Horn’s plan isn’t brand-new – he’s been writing about it for a couple of years. But it should have particular resonance for federal policymakers who are looking to make significant policy breakthroughs in the next few years. In a nutshell, Horn – who coauthored Disrupting Class: How Disruptive Innovation Will Change the World Learns with Clay Christensen – wants to move away from what he terms the “all or nothing” regime for federal Title IV eligibility, in which colleges either clear the funding-access bar or don’t. This creates a perverse incentive, he says, because the policy goal of widening college access means that Title IV standards can’t be too high without large numbers of students and institutions being excluded. What’s more, current federal financial aid regulations discourage innovation because they give students no incentives to make quality-cost tradeoffs. As Horn and several co-authors wrote last year in a Center for American Progress report, “It is no easier for students to get loans to colleges that offer a stellar return on investment than it is to get them for colleges that offer a poor one.”

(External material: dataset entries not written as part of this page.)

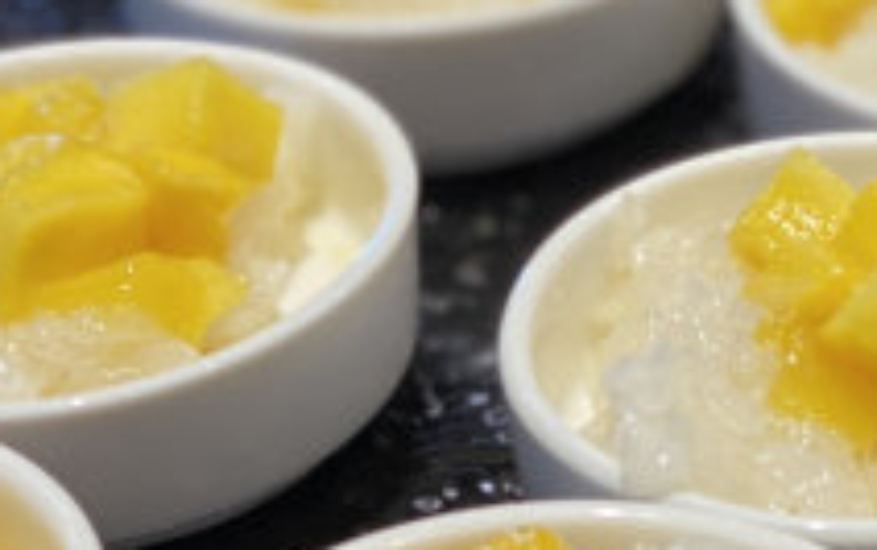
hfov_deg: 13.1
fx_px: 3804
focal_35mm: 159
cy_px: 461
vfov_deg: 8.3
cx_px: 678
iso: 125
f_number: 2
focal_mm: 6
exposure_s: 1/100
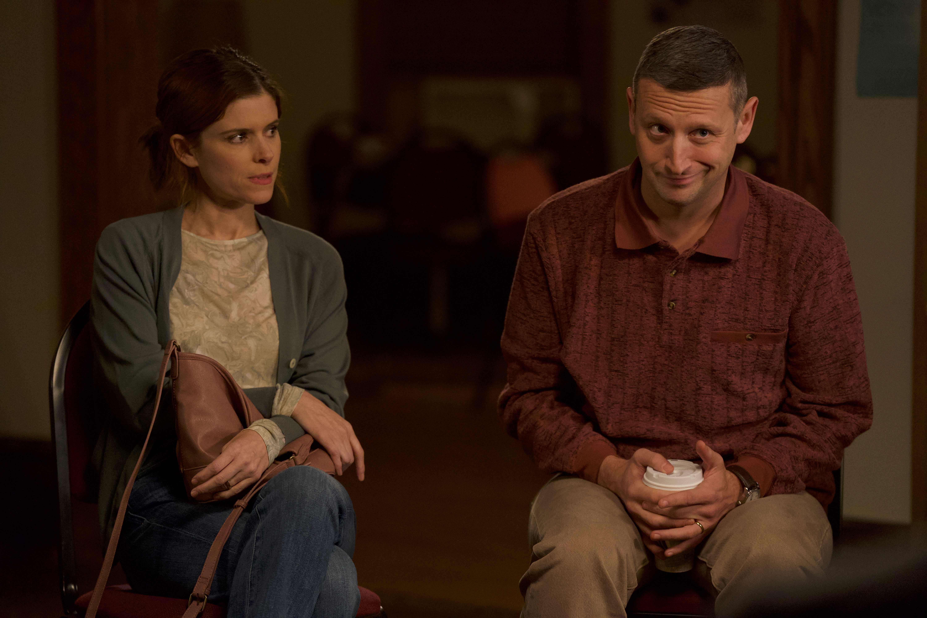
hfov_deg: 16.0
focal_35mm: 128
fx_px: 3296
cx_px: 464
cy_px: 309
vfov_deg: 10.7
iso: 5000
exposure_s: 1/200
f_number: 2.8
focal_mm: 128
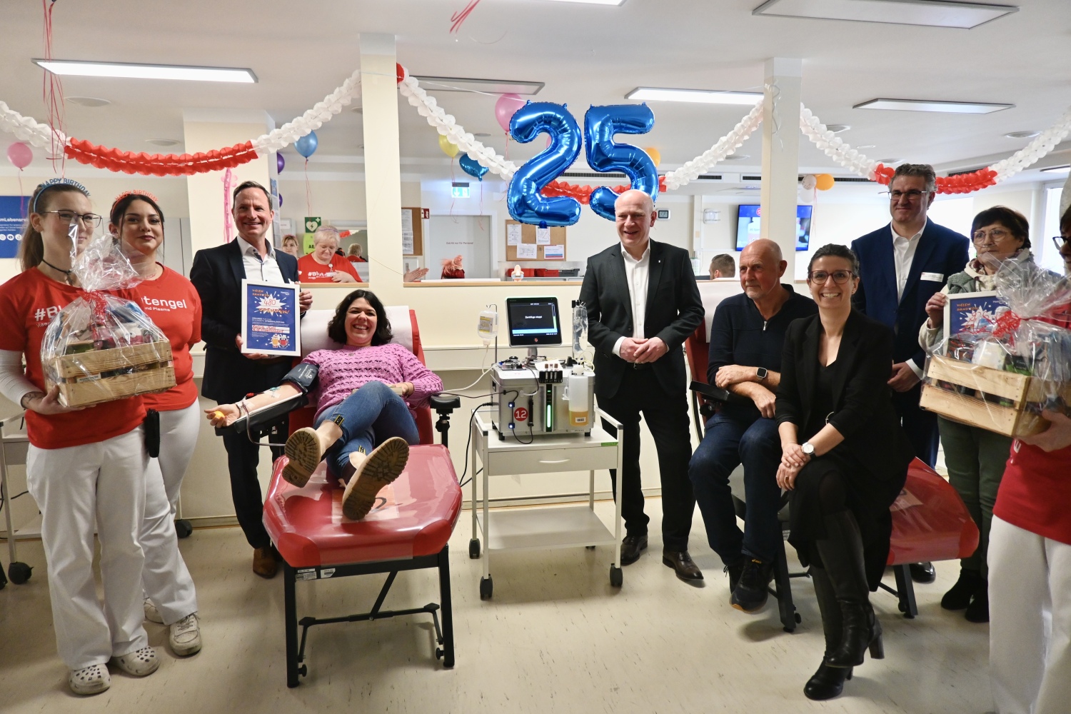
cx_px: 536
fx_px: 714
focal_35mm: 24
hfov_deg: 73.7
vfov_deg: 53.1
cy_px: 357
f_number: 3.5
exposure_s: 1/125
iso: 1400
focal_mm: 16
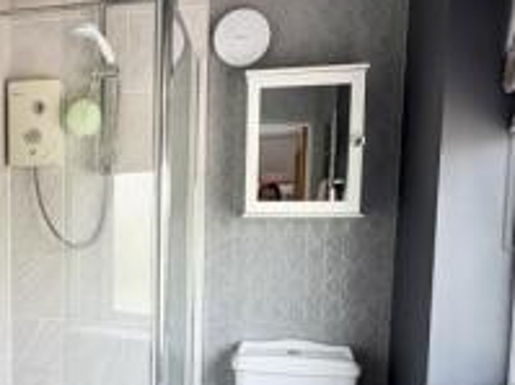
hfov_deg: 43.8
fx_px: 610
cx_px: 110
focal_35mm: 41
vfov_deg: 34.4
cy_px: 286
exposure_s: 1/99
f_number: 2.2
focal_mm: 2.22
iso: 64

Horn’s solution? A Quality-Value Index that creates a sliding scale for federal financial aid eligibility, both for traditional institutions and for the for-profit colleges that are currently subject to the much-debated “gainful employment” rules. It would be based on some version of four core measures: job placement rates, perhaps three or six months after graduation; post-graduation salary over time, divided by the total cost per degree; student satisfaction – would they choose to repeat their experience? – as measured by a survey; and an institution’s cohort default rate, adjusted for students’ credit risk. With these elements in place, a university in the top 25 percent of the QV ranking could receive 100 percent of its revenue from Title IV. An institution in the bottom 25 percent could receive only half its revenue from Title IV, with those in the middle eligible for varying degrees of support. Students would have an easier time receiving financing at schools that are top performers, so the QV Index would give them far greater incentives than they have today to seek out institutions where they can get more bang for the buck.
I have no illusions that Horn’s plan, a radical departure from the status quo, would be an easy sell. And naturally it would require a significant amount of fleshing-out. But a model along these lines has much to commend. On the one hand, it gives the government a significant and appropriate gatekeeper role. At the same time, it offers a flexible regulatory approach that opens up the higher ed market to new providers who can prove their effectiveness while pushing existing colleges and universities to do much better. If policymakers really want to tackle the shortcomings of today’s postsecondary system, a careful focus on incentives – and close consideration of plans like the QV Index – would be a good place to start.